La crítica es siempre necesaria, pero las burlas denigrantes resultan más difíciles de digerir. Esas que buscan desprestigiar a los activistas y, por extensión, a todos los que exigen el fin del genocidio. La flotilla nunca fue a «pegarse un baño». ¿Hace falta recordar las nueve personas asesinadas en el abordaje de la flotilla Mavi Marmara en 2010? ¿O el ataque a la oenegé del cocinero José Andrés que mató a siete personas el año pasado?
Dos funcionarios de inteligencia estadounidense han corroborado que Netanyahu ordenó atacar la flotilla, se lanzaron drones desde un submarino y artefactos incendiarios. No hay «baños cuando se trata de Israel. Un gobierno que ha asesinado a decenas de miles de civiles y ha puesto en el punto de mira a periodistas, sanitarios y docentes. El mismo que ataca a los negociadores de Hamás en Qatar o al cuartel de las fuerzas de la paz de la ONU en el Líbano. Netanyahu es un peligro para el mundo y eso lo saben quienes le apoyan con inusitada ostentación. ¿Por qué solazarse, entonces, en la inmoralidad?
Los líderes canallas triunfan en el mundo. Se burlan de los valores que, hasta hace muy poco, parecían inamovibles y su incorrección resulta fascinante para muchos. Seducen porque provocan, porque se saltan las reglas, porque hacen lo que pocos se atreven. A través de ellos, sus partidarios pueden canalizar las ganas de dar una patada a lo establecido, a lo que duele. Y algo más. Cuando Trump dice barbaridades, asusta y escandaliza a unos, pero cautiva a otros porque entienden que la osadía es la demostración de un poder colosal.
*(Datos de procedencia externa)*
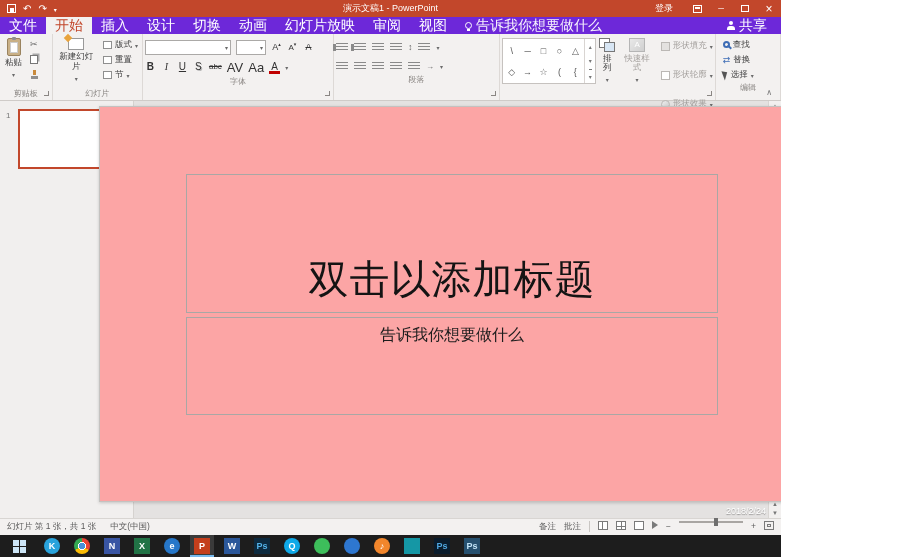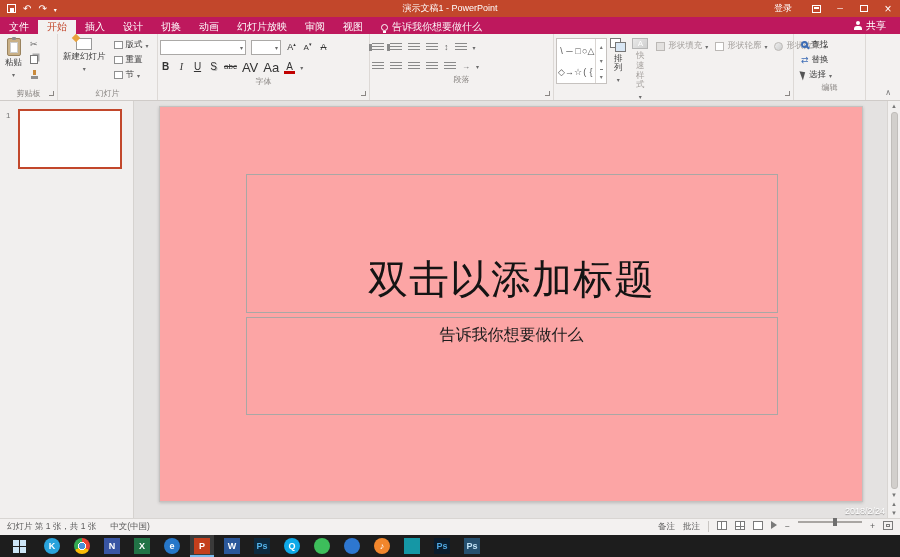"演示文稿1 - PowerPoint" .app { width: 900px -> 781px }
Quizá ahí radica la fascinación. Cuando el mundo provoca inseguridad —bien porque uno se siente maltratado o porque se teme perder privilegios—, el matón promete protección. Es falso, claro, pero esa percepción también interpela a una izquierda que no consigue ofrecer el suficiente amparo.
Si Netanyahu es derrotado —sea por la presión interna, la externa o por ambas— será mucho más que la caída de un genocida. Será el recordatorio de una enseñanza que la historia no deja de reiterar. Un líder —un régimen— puede ser capaz de envenenar, incluso de acabar con un país, pero también tiene fecha de caducidad y, más pronto o más tarde, será juzgado con severidad por las generaciones venideras. Al menos, que de tanta sangre derramada brote la esperanza.